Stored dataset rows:
######

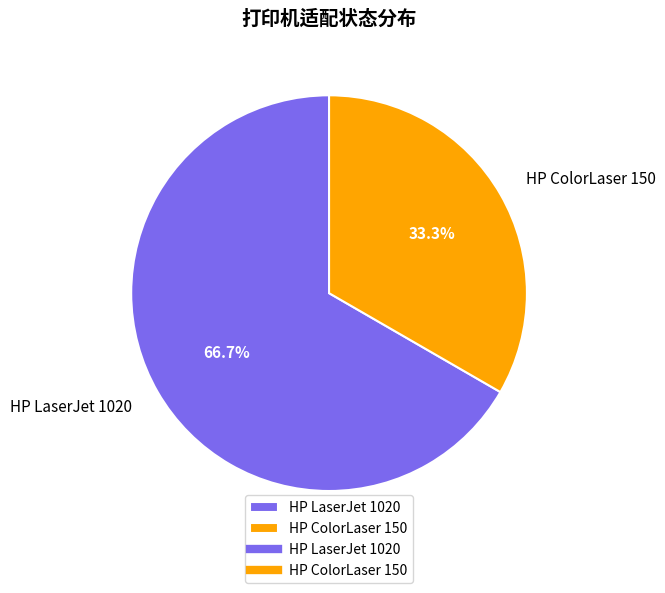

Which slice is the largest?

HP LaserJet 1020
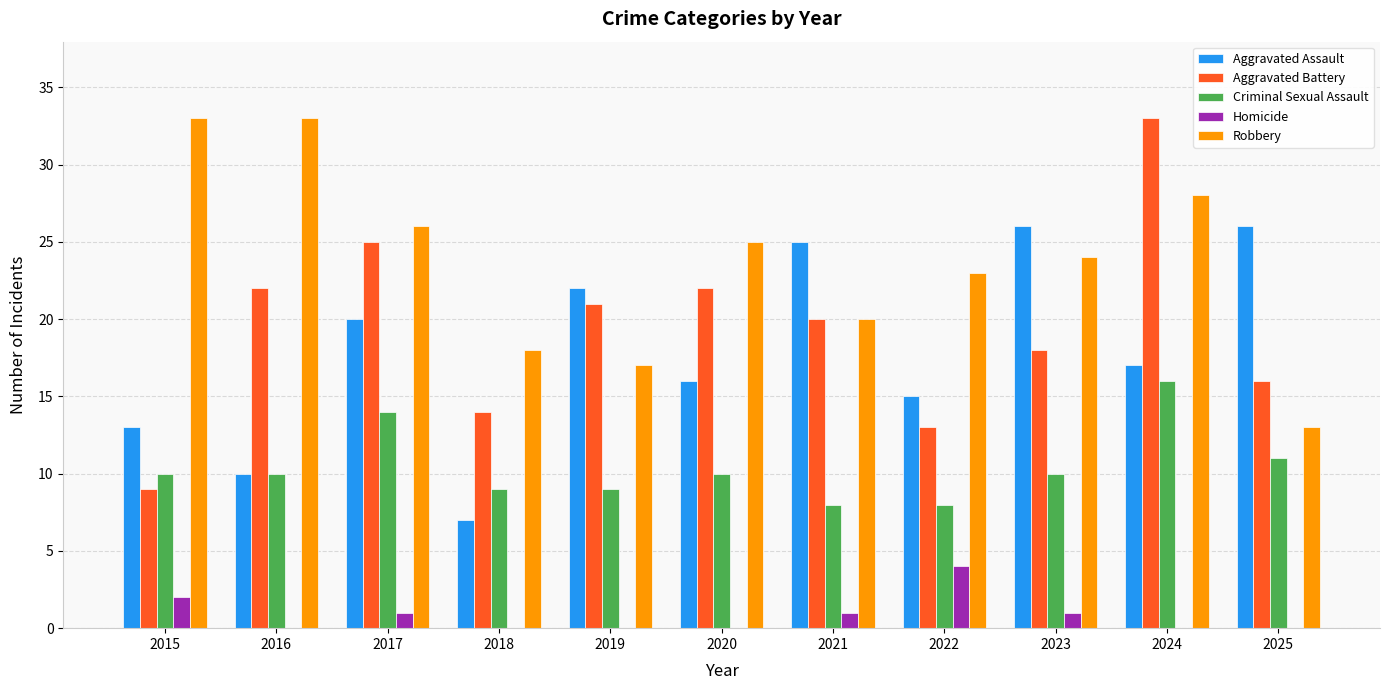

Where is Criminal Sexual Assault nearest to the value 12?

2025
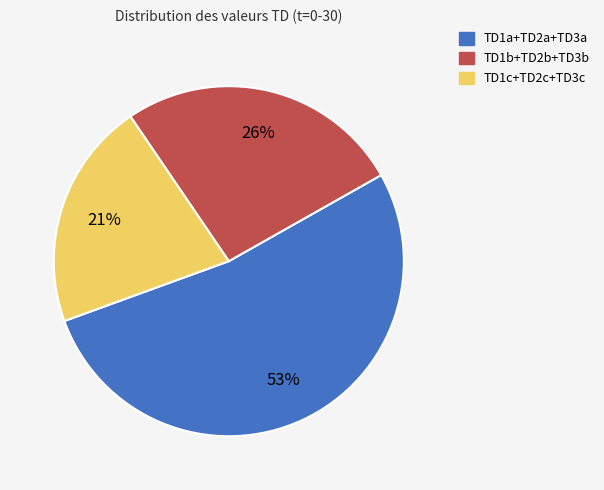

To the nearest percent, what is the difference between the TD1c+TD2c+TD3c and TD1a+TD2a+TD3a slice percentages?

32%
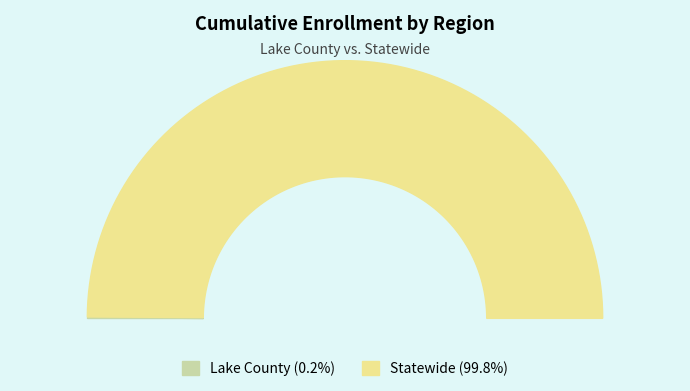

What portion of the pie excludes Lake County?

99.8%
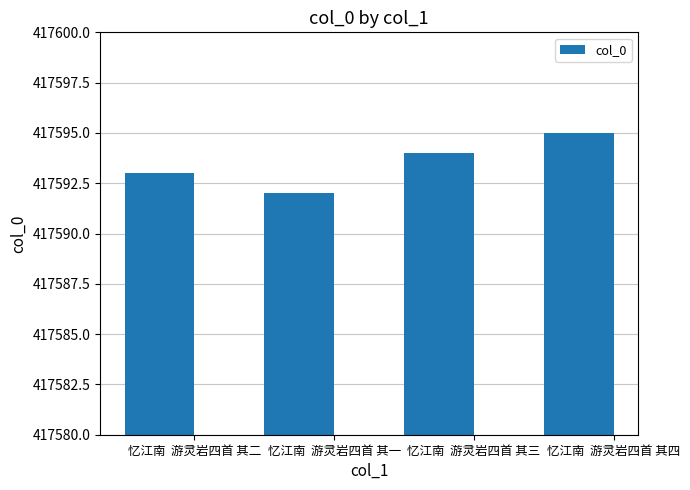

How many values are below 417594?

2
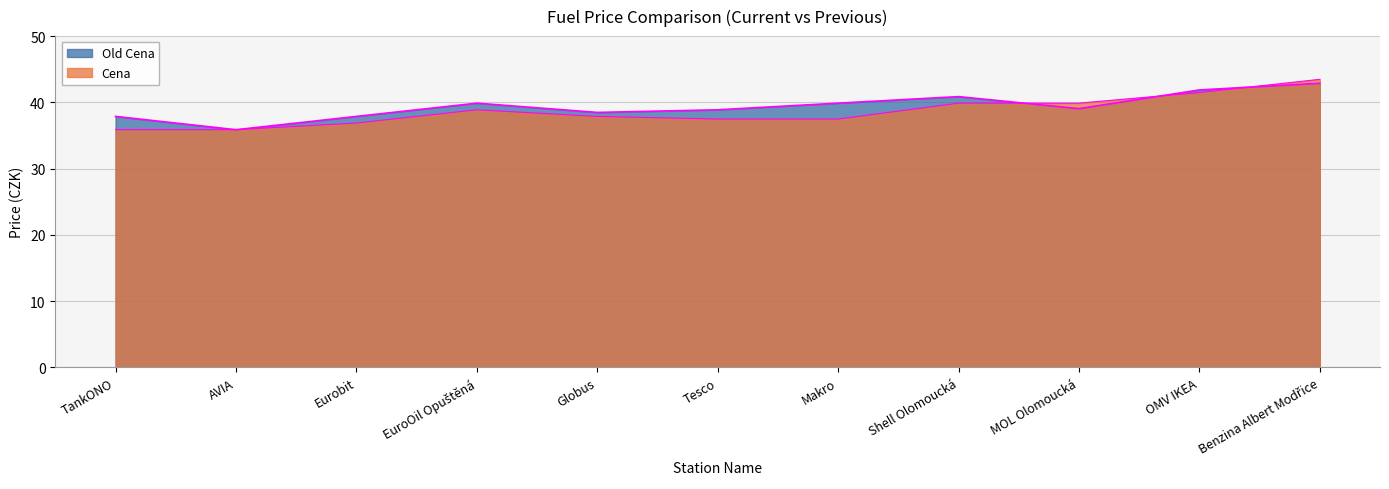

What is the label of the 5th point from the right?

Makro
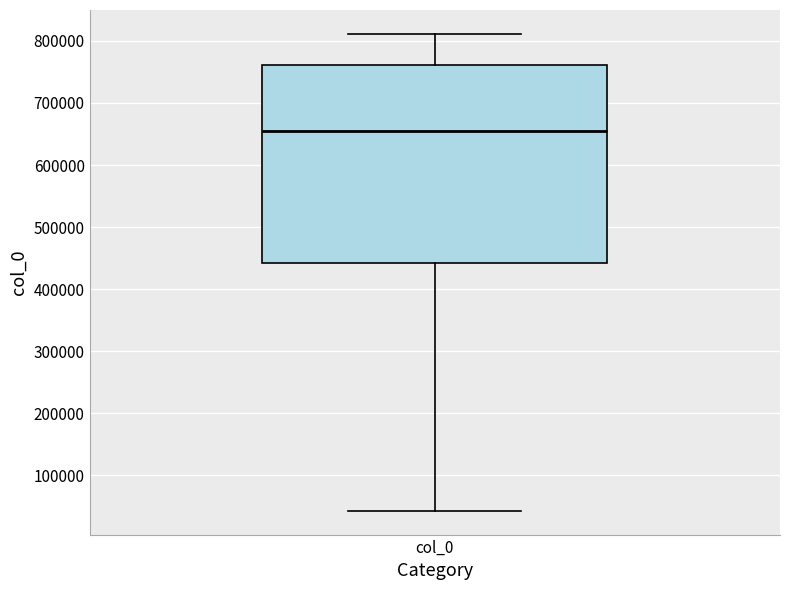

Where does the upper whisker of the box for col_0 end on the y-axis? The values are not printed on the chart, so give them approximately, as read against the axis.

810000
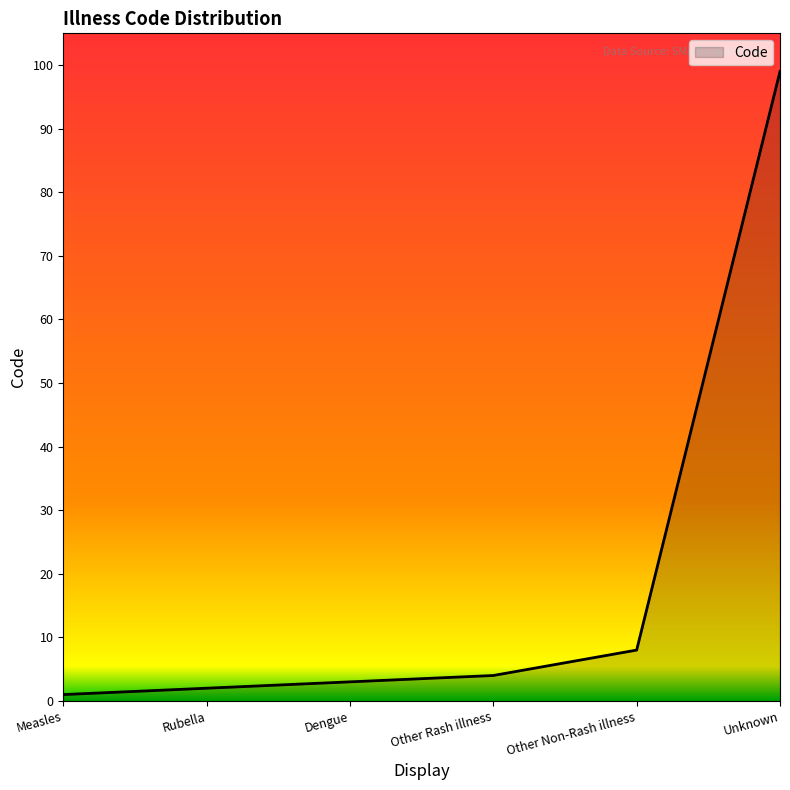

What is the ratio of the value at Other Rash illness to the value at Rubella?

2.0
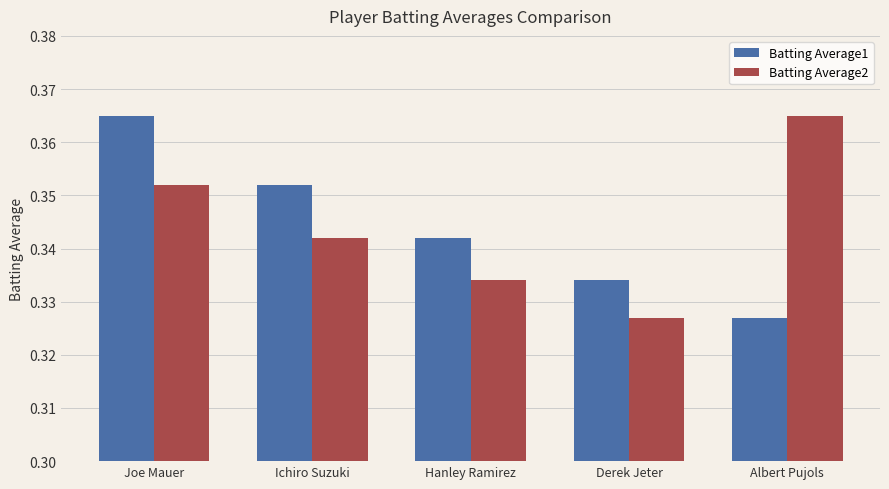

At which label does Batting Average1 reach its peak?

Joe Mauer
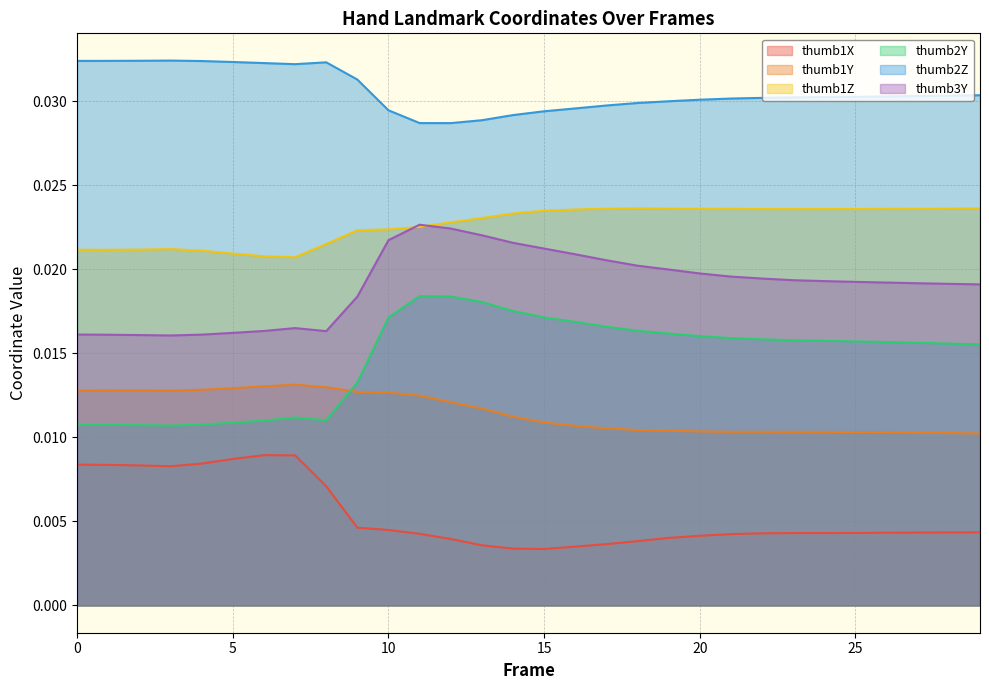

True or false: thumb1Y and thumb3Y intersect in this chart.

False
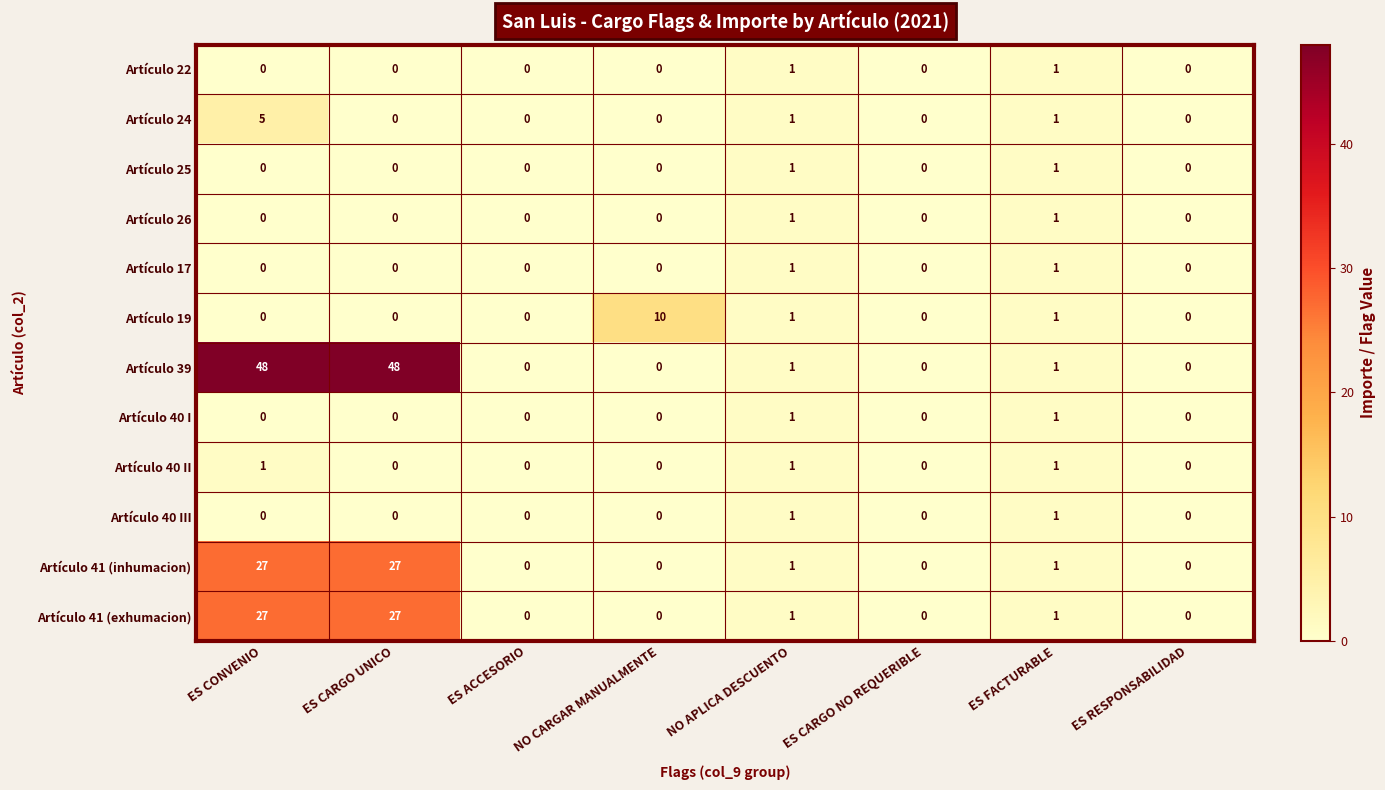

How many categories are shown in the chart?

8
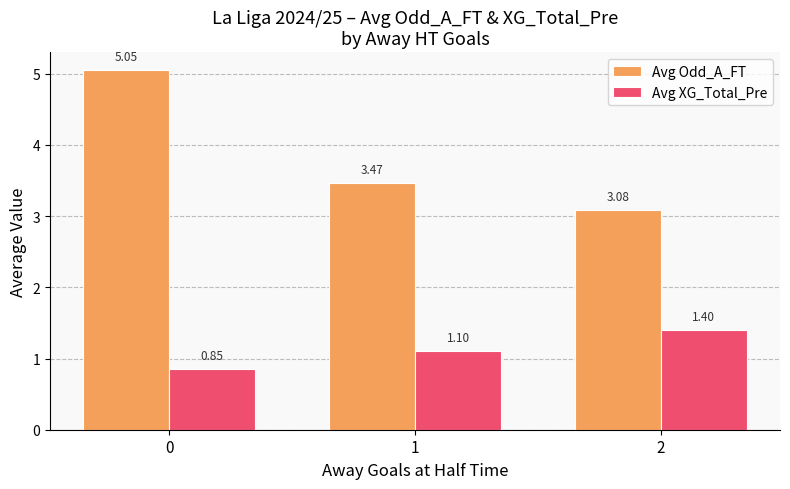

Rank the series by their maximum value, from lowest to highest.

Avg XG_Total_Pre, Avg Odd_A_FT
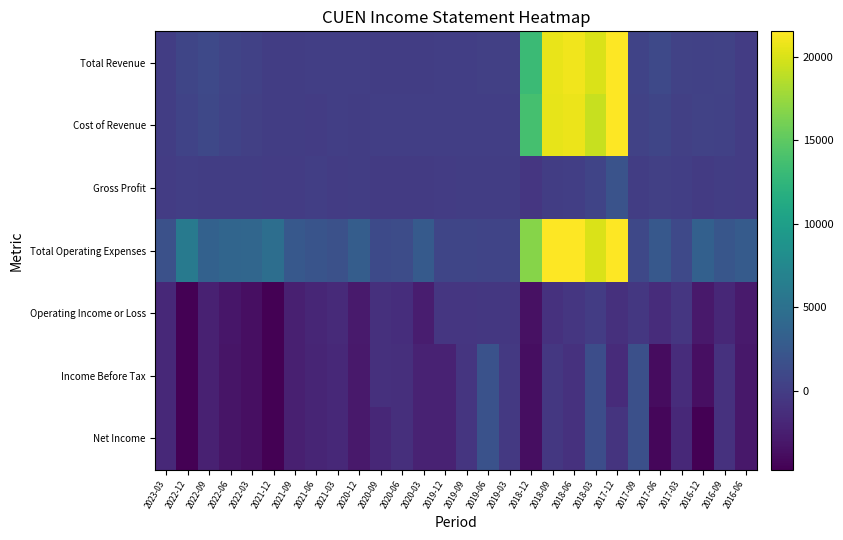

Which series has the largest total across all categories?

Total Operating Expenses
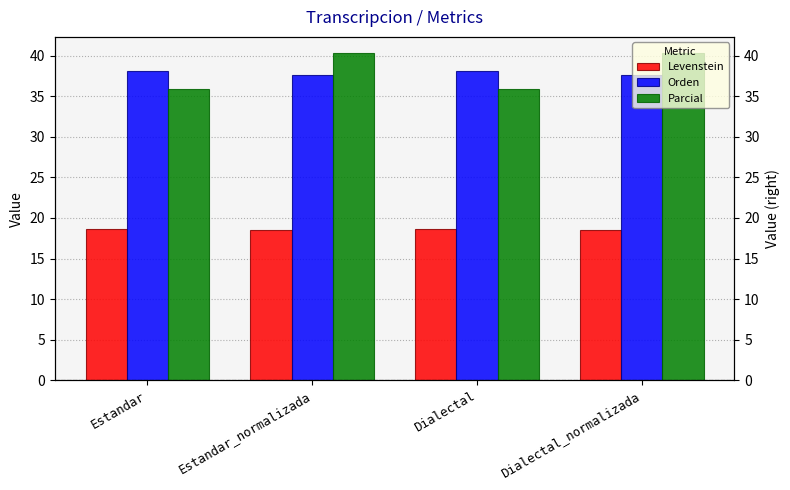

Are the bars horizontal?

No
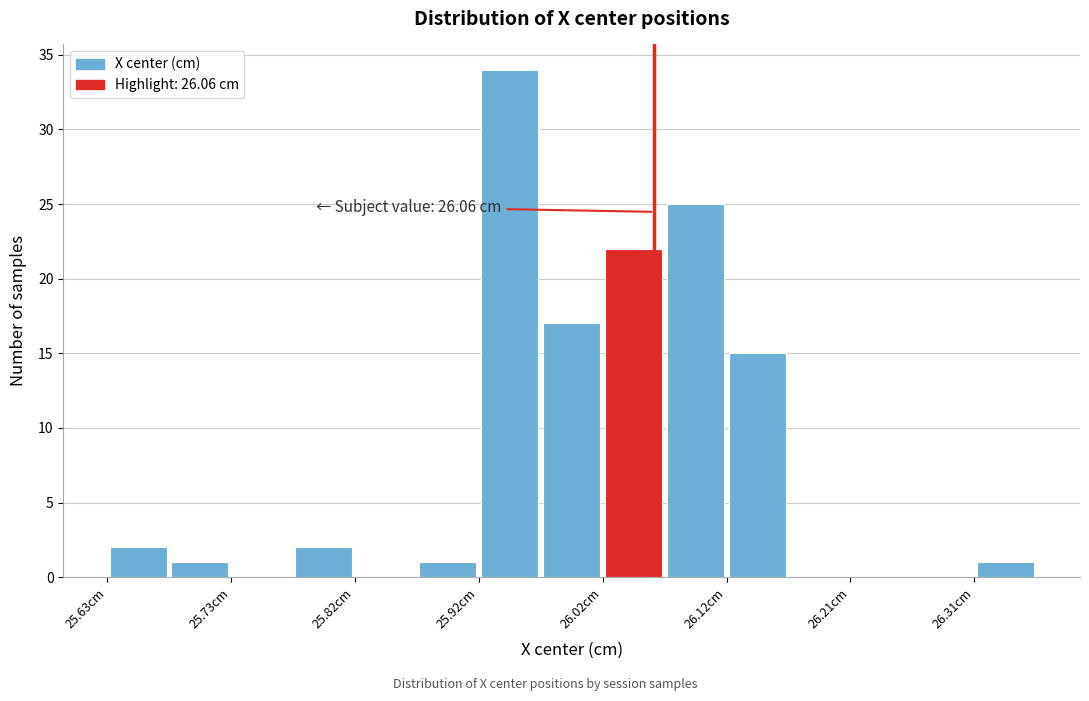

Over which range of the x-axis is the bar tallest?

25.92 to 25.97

######

The task
Retype all of the rows above line for line, without a single change, and leave out the pictures.

Exercise response
Which slice is the largest?

HP LaserJet 1020

Where is Criminal Sexual Assault nearest to the value 12?

2025

To the nearest percent, what is the difference between the TD1c+TD2c+TD3c and TD1a+TD2a+TD3a slice percentages?

32%

What portion of the pie excludes Lake County?

99.8%

How many values are below 417594?

2

What is the label of the 5th point from the right?

Makro

Where does the upper whisker of the box for col_0 end on the y-axis? The values are not printed on the chart, so give them approximately, as read against the axis.

810000

What is the ratio of the value at Other Rash illness to the value at Rubella?

2.0

At which label does Batting Average1 reach its peak?

Joe Mauer

True or false: thumb1Y and thumb3Y intersect in this chart.

False

How many categories are shown in the chart?

8

Rank the series by their maximum value, from lowest to highest.

Avg XG_Total_Pre, Avg Odd_A_FT

Which series has the largest total across all categories?

Total Operating Expenses

Are the bars horizontal?

No

Over which range of the x-axis is the bar tallest?

25.92 to 25.97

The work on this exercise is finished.